On Thursday, the Denver Broncos announced a new deal that rewarded quarterback Russell Wilson with an obscene amount of money. The club hopes Wilson, who was already set to make an obscene amount of money via the contract he was under when traded from the Seattle Seahawks, will end their carousel of QBs since the retirement of Peyton Manning. The Dallas Cowboys haven’t had to endure this uncertainty. They were blessed to move on from the Tony Romo era to the Dak Prescott era rather smoothly as far as QB switches go.
Romo was consistently hurt, and a woefully under-drafted fourth-round pick was waiting in the wings to take over and continue a window of championship opportunity.
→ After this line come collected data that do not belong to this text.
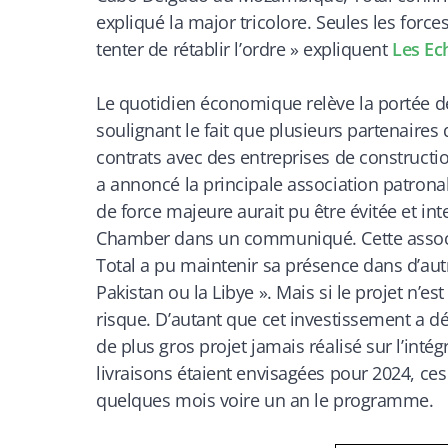
expliqué la major tricolore. Seules les for
tenter de rétablir l’ordre
» expliquent
Les Ec
Le quotidien économique relève la portée de
soulignant le fait que plusieurs partenaires
contrats avec des entreprises de construction
a annoncé la principale association patron
de force majeure aurait pu être évitée et int
Chamber dans un communiqué. Cette associa
Total a pu maintenir sa présence dans d’aut
Pakistan ou la Libye
». Mais si le projet n’
risque. D’autant que cet investissement a dé
de plus gros projet jamais réalisé sur l’intég
livraisons étaient envisagées pour 2024, c
quelques mois voire un an le programme.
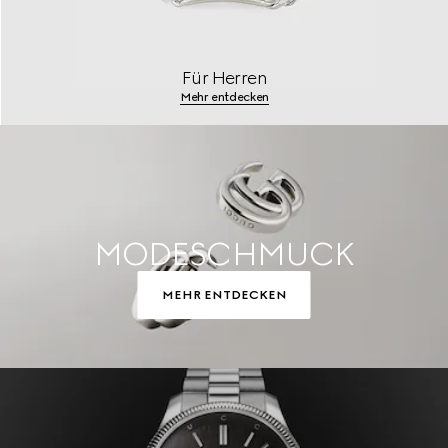
Für Herren
Mehr entdecken
MODESCHMUCK
MEHR ENTDECKEN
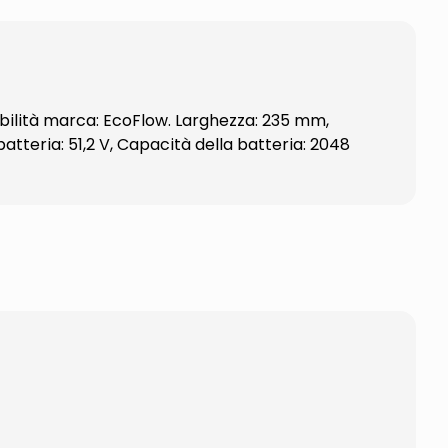
ibilità marca: EcoFlow. Larghezza: 235 mm,
atteria: 51,2 V, Capacità della batteria: 2048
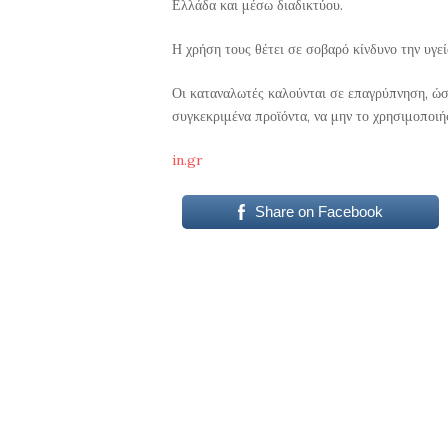
Ελλάδα και μέσω διαδικτύου.
Η χρήση τους θέτει σε σοβαρό κίνδυνο την υγε
Οι καταναλωτές καλούνται σε επαγρύπνηση, ώσ
συγκεκριμένα προϊόντα, να μην το χρησιμοποι
in.gr
Share on Facebook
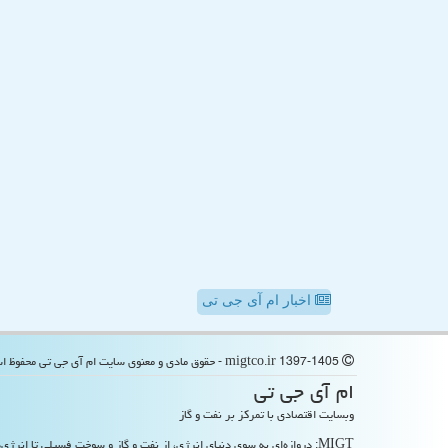
اخبار ام آی جی تی
migtco.ir 1397-1405 - حقوق مادی و معنوی سایت ام آی جی تی محفوظ است
ام آی جی تی
وبسایت اقتصادی با تمرکز بر نفت و گاز
MIGT: دروازه‌ای به سوی دنیای انرژی، از نفت و گاز و سوخت فسیلی تا انرژی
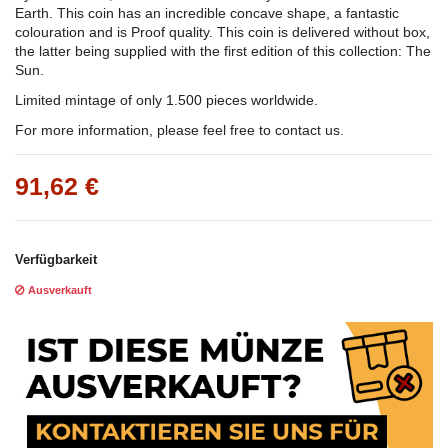
Earth. This coin has an incredible concave shape, a fantastic
colouration and is Proof quality. This coin is delivered without box,
the latter being supplied with the first edition of this collection: The
Sun.
Limited mintage of only 1.500 pieces worldwide.
For more information, please feel free to contact us.
91,62 €
Verfügbarkeit
Ausverkauft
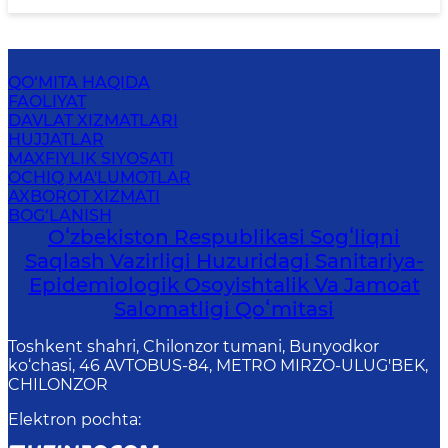
QO‘MITA HAQIDA
FAOLIYAT
DAVLAT XIZMATLARI
HUJJATLAR
MAXFIYLIK SIYOSATI
OCHIQ MA'LUMOTLAR
AXBOROT XIZMATI
BOG‘LANISH
Oʻzbekiston Respublikasi Sogʻliqni
Saqlash Vazirligi Huzuridagi Sanitariya-
Epidemiologik Osoyishtalik Va Jamoat
Salomatligi Qoʻmitasi
Toshkent shahri, Chilonzor tumani, Bunyodkor
ko‘chasi, 46 AVTOBUS-84, METRO MIRZO-ULUG'BEK,
CHILONZOR
Elektron pochta
:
The fact Dallas hasn’t climbed through the window is a different conversation than having a QB capable of doing such things with. Prescott is capable, and Dallas was right to pay him a big contract in 2021. That negotiation brought much ire and outrage from the fanbase when the deal landed at $40 million a season. The fake issues were wrong then, but that wasn’t the only thing that was wrong.
Cowboys fans and analysts, including yours truly, have been wrong the entire time. Even before that deal was consummated, there was another large contingent of folks on the opposite side saying Dallas was waiting too long to give Prescott a new deal, allowing it to grow more expensive by the day. It turns out they (we) were wrong, too.